C-TPAT aims to improve the security of private company supply chains with an eye to preventing terrorism. Firms participating in the program need to provide evidence of heightened security precautions. Among other steps, participating companies have to conduct and document a security risk assessment, complete a supply chain security profile, and submit a basic application through C-TPAT’s online portal. Vehicles from companies that live up to C-TPAT’s tough standards enjoy expedited processing at border crossings.
The company’s intense focus on safety has been recognized and honored. “Altom has received special awards from many different organizations – most recently from the University of Illinois, Fire Service Institute for contributing training and equipment for training first responders and local fire departments to respond to emergencies that may arise in their communities. We have received many safety awards from various organizations we belong to.”
In addition to safety measures, it boasts a family-oriented corporate culture, says Rodery. The company genuinely cares about its employees and “wants people to be as committed to Altom as Altom is committed to them. It’s hard to put into words … being a family owned business, the owners know and deeply care about their employees and contractors. Nearly everyone knows and has access to the owners,” he adds.
Oil prices have been taking a tumble in recent years, falling to record low levels, which has affected business. “Sinking oil prices have been somewhat detrimental to the tank truck industry as a whole, as many of the products that have been transported in the last several years were being delivered to the drilling industry. When drilling is down, the need for products relating to [this sector] is in much lower demand.”
Right now, Altom is entirely focused on the North American market, minus Mexico. “We only provide service in the USA and Canada at this time. We have had several customers request that we service Mexico, and we are investigating the possibilities of transporting into Mexico, but at this time we do not provide service south of the U.S. border.”
If moving into Mexico is on the back-burner, the company is keen to expand its operations. Rodery makes clear, however, that uncontrolled growth is not on the company’s agenda. “We would like to see our business and fleet size continue to grow but at a controlled rate. We would like to make smart decisions about future customers and rates and only make acquisitions and equipment purchases based on our projected needs and those needs of our customers. We prefer to expand when we have a business opportunity that supports long-term growth … we are always looking for new business opportunities that would allow us to grow our fleet, but we want to do it [in a smart fashion] by seeking long-term contracts.”

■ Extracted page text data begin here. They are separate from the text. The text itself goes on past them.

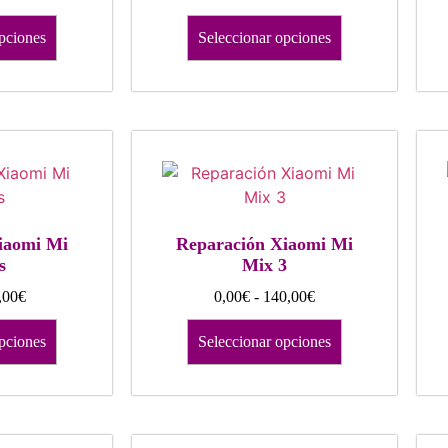
pciones
Seleccionar opciones
iaomi Mi
Reparación Xiaomi Mi
s
Mix 3
,00
€
0,00
€
-
140,00
€
pciones
Seleccionar opciones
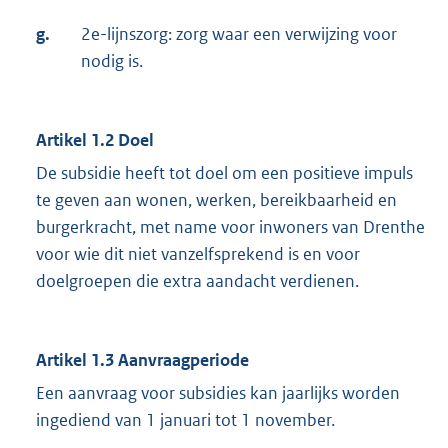
g.
2e-lijnszorg: zorg waar een verwijzing voor
nodig is.
Artikel 1.2 Doel
De subsidie heeft tot doel om een positieve impuls
te geven aan wonen, werken, bereikbaarheid en
burgerkracht, met name voor inwoners van Drenthe
voor wie dit niet vanzelfsprekend is en voor
doelgroepen die extra aandacht verdienen.
Artikel 1.3 Aanvraagperiode
Een aanvraag voor subsidies kan jaarlijks worden
ingediend van 1 januari tot 1 november.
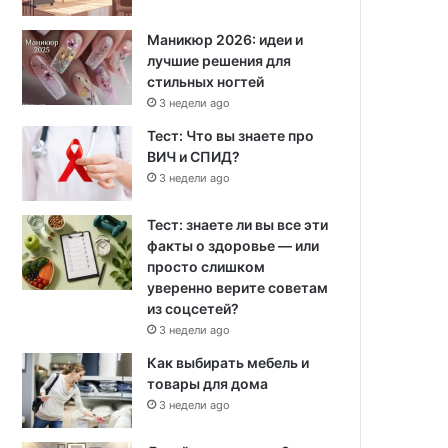
Маникюр 2026: идеи и
лучшие решения для
стильных ногтей
3 недели ago
Тест: Что вы знаете про
ВИЧ и СПИД?
3 недели ago
Тест: знаете ли вы все эти
факты о здоровье — или
просто слишком
уверенно верите советам
из соцсетей?
3 недели ago
Как выбирать мебель и
товары для дома
3 недели ago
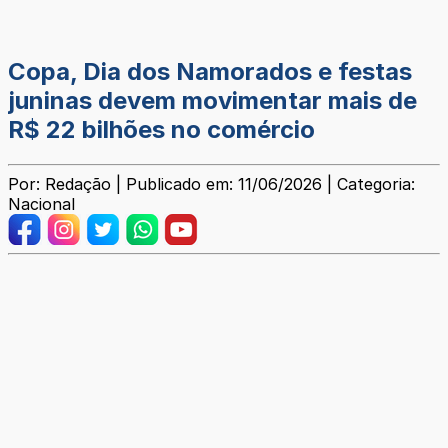
Copa, Dia dos Namorados e festas
juninas devem movimentar mais de
R$ 22 bilhões no comércio
Por: Redação | Publicado em: 11/06/2026 | Categoria:
Nacional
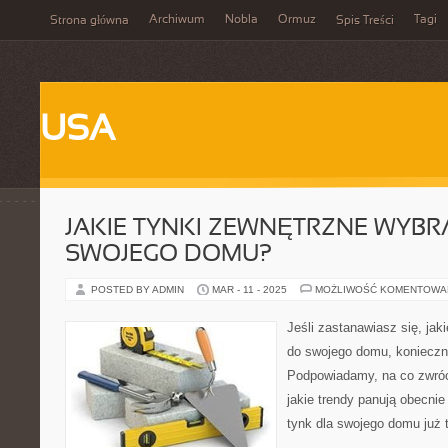
Archiwum
Nobla
Ormuz
Tagi
Strona główna
Spis Treści
USA
JAKIE TYNKI ZEWNĘTRZNE WYBR
SWOJEGO DOMU?
POSTED BY ADMIN
MAR - 11 - 2025
MOŻLIWOŚĆ KOMENTOWA
Jeśli zastanawiasz się, jak
do swojego domu, konieczni
Podpowiadamy, na co zwróc
jakie trendy panują obecnie
tynk dla swojego domu już 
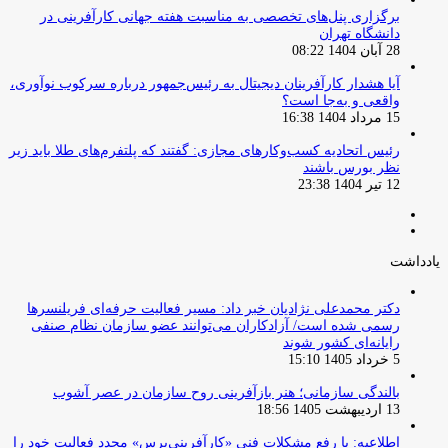
برگزاری پنل‌های تخصصی به مناسبت هفته جهانی کارآفرینی در
دانشگاه تهران
28 آبان 1404 08:22
آیا هشدار کارآفرینان دیجیتال به رئیس‌جمهور درباره سرکوب نوآوری،
واقعی و به‌جا است؟
15 مرداد 1404 16:38
‏رئیس اتحادیه کسب‌وکارهای مجازی: گفتند که پلتفرم‌های طلا باید زیر
نظر بورس باشند
12 تیر 1404 23:38
صفحه
صفحه
قبلی
بعدی
یادداشت
دکتر محمدعلی نژادیان خبر داد: مسیر فعالیت حرفه‌ای فریلنسرها
رسمی شده است/ آزادکاران می‌توانند عضو سازمان نظام صنفی
رایانه‌ای کشور شوند
5 خرداد 1405 15:10
بالندگی سازمانی؛ هنر بازآفرینی روح سازمان در عصر آشوب
13 اردیبهشت 1405 18:56
اطلاعیه: با رفع مشکلات فنی «کارآفرینی‌پرس» مجدد فعالیت خود را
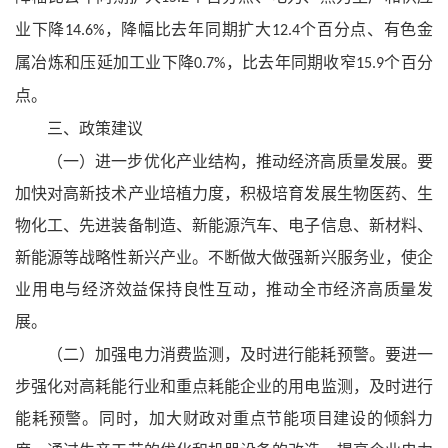
业下降
，降幅比去年同期扩大
个百分点、有色金
14.6%
12.4
属冶炼和压延加工业下降
，比去年同期收窄
个百分
0.7%
15.9
点。
三、政策建议
（一）进一步优化产业结构，推动经济高质量发展。要
加快对高新技术产业培植力度，积极培育发展生物医药、生
物化工、先进装备制造、新能源汽车、电子信息、新材料、
新能源等战略性新兴产业。不断做大做强新兴服务业，使企
业用电与经济效益保持良性互动，推动全市经济高质量发
展。
（二）加强电力消费监测，及时进行能耗预警。要进一
步强化对高耗能行业和重点耗能企业的用电监测，及时进行
能耗预警。同时，加大财政对重点节能项目建设的倾斜力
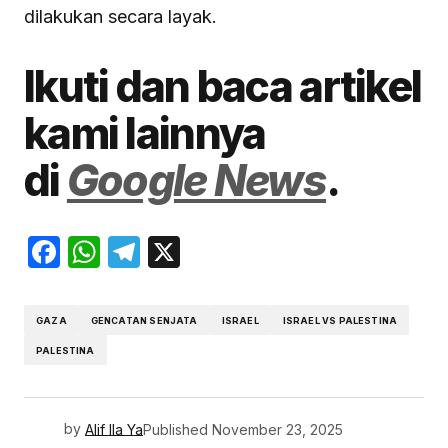
dilakukan secara layak.
Ikuti dan baca artikel
kami lainnya
di
Google News
.
Facebook
WhatsApp
Telegram
X
GAZA
GENCATAN SENJATA
ISRAEL
ISRAEL VS PALESTINA
PALESTINA
by
Alif Ila Ya
Published
November 23, 2025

While Altom has a website, the company primarily promotes itself through “word-of-mouth and salesmen hitting the streets,” says Rodery. The company’s excellent reputation, he explains, is the firm’s main marketing asset.
“Altom’s mission statement is ‘Superior Service Every Single Delivery,’” he says. “We employ and train the finest drivers in the industry. We equip them with the safest, best-equipped trucks in the industry today. We proudly serve communities all over the United States and take pride in being a responsible partner in keeping their communities safe.”